Another caveat is that users often report the impact of many treatments at once. In the worst case, users will even say that they substantially improved, and list out everything they’ve taken or tried over the previous year. This makes attributing the effect to a specific treatment difficult. Today, we include the effect of all treatments reported together in the total for each of the individual treatments; in the future, it would be prudent to weigh reports by the degree of specificity, and consider excluding certain reports entirely.
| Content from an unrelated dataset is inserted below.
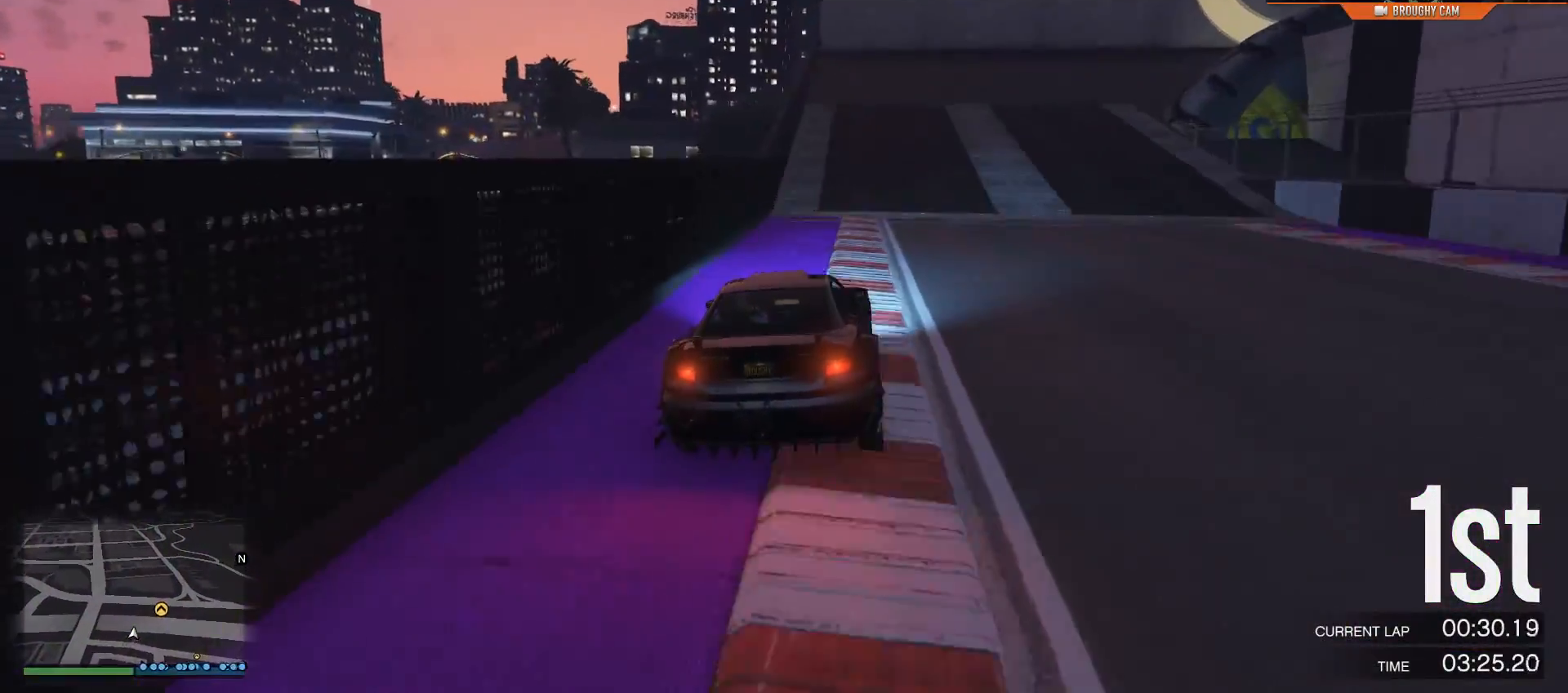
{"buttons": ["L2"], "left_stick": "right", "right_stick": "center", "events": [[100, "left_stick", "right"], [300, "L2", "down"], [333, "R2", "up"]]}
A further, clear limitation is that it’s difficult to accurately report the effects of a treatment after trying it. If there was benefit, it could be due to placebo effect, especially after reading other positive user reports for that treatment. There could have been a shift in the user’s baseline condition independent of the treatment. The user might have not taken the treatment “properly”, starting and stopping sporadically, or starting at too high of a dose. In the future, we can try to detect and filter according to some of these conditions, but this data will always be noisier than that obtained in a clean, clinical study. However, reports of large effects are meaningful - significant improvement after years of being severely ill are easy to notice and report - and the distribution of these “noisy” behaviors should be consistent across treatments, meaning that relative comparison is still generally meaningful.
This is a proof of concept, and there are many ways to build on and expand this work in the future.
We will continue to improve model accuracy, potentially by applying newer, more performant LLMs, improving the prompt, and/or applying other techniques like reinforcement learning from human feedback.
We will also find better ways to validate our results against trustworthy, externally available reference data. There aren’t many studies showing the average degree of benefit of common Long Covid treatments yet, unfortunately, but this will be an important validation whenever possible. One compelling option here is to apply the method to another disease with more quantitative outcome measurements (e.g. weight loss or A1C levels) for easier comparison to the literature.
It’s also exciting to use this as a starting point for a continuously improving system based on user-provided feedback. As the Eureka community grows, we can provide new ways for people to provide feedback and labels, which with scale can help create a much more accurate and performant system.